Bake Believe’s Keto Orange Creamsicle Cheesecake
Yield: 16 slices
- Prep Time: 5 minutes
- Cook Time: 5 minutes
- Cooling Time: 8 hours
- Total Time: 10 minutes (+ 8 hours cooling)
For the crust
- 1 ½ cups almond flour
- ¼ cup coconut oil, melted
- 2 Tablespoon monk fruit erythritol sweetener
- ¼ teaspoon salt
For the filling
- 1/2 cup Bake Believe ® White Chocolate Baking Chips, melted and slightly cooled
- 1 cup heavy cream
- 24 oz cream cheese, room temperature
- 1 cup powdered erythritol sweetener
- 1 teaspoon pure vanilla extract
- ¼ teaspoon orange extract
- 1 Tablespoon orange zest (optional)
- Line an 8×8 baking dish with parchment paper, allowing excess to hang over sides. Set aside.
- To make the crust: In a food processor, pulse almond flour, coconut oil, sweetener, and salt until a crumbly dough forms. Transfer dough to prepared baking dish and press crust into an even layer at the bottom of the dish. Transfer to refrigerator until ready to fill.
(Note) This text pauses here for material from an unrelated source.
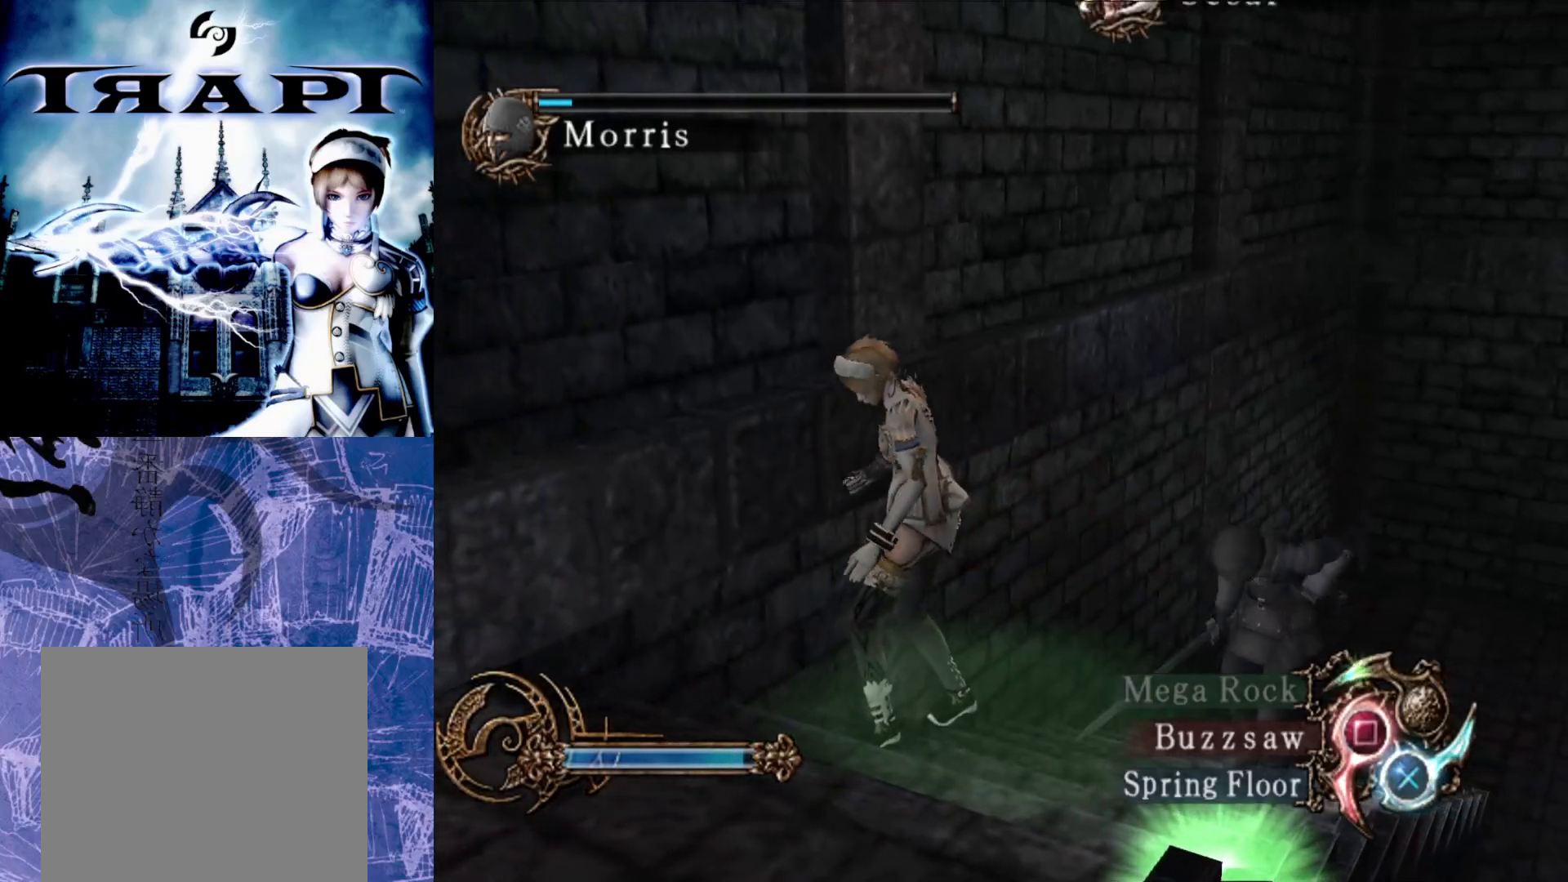
{"buttons": [], "left_stick": "down", "right_stick": "center", "events": []}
- To make the filling: In a large mixing bowl with an electric mixer, beat heavy cream on medium high for 2-3 minutes until fluffy. Add cream cheese and melted baking chips and continue to beat for another 2-3 minutes, until fluffy and incorporated. Add sweetener, vanilla extract, and orange extract and beat until blended.
- Transfer filling to prepared crust and spread into an even layer. Refrigerate 8 hours, or until set.
- Top cheesecake with orange zest (optional) and slice into 16 slices.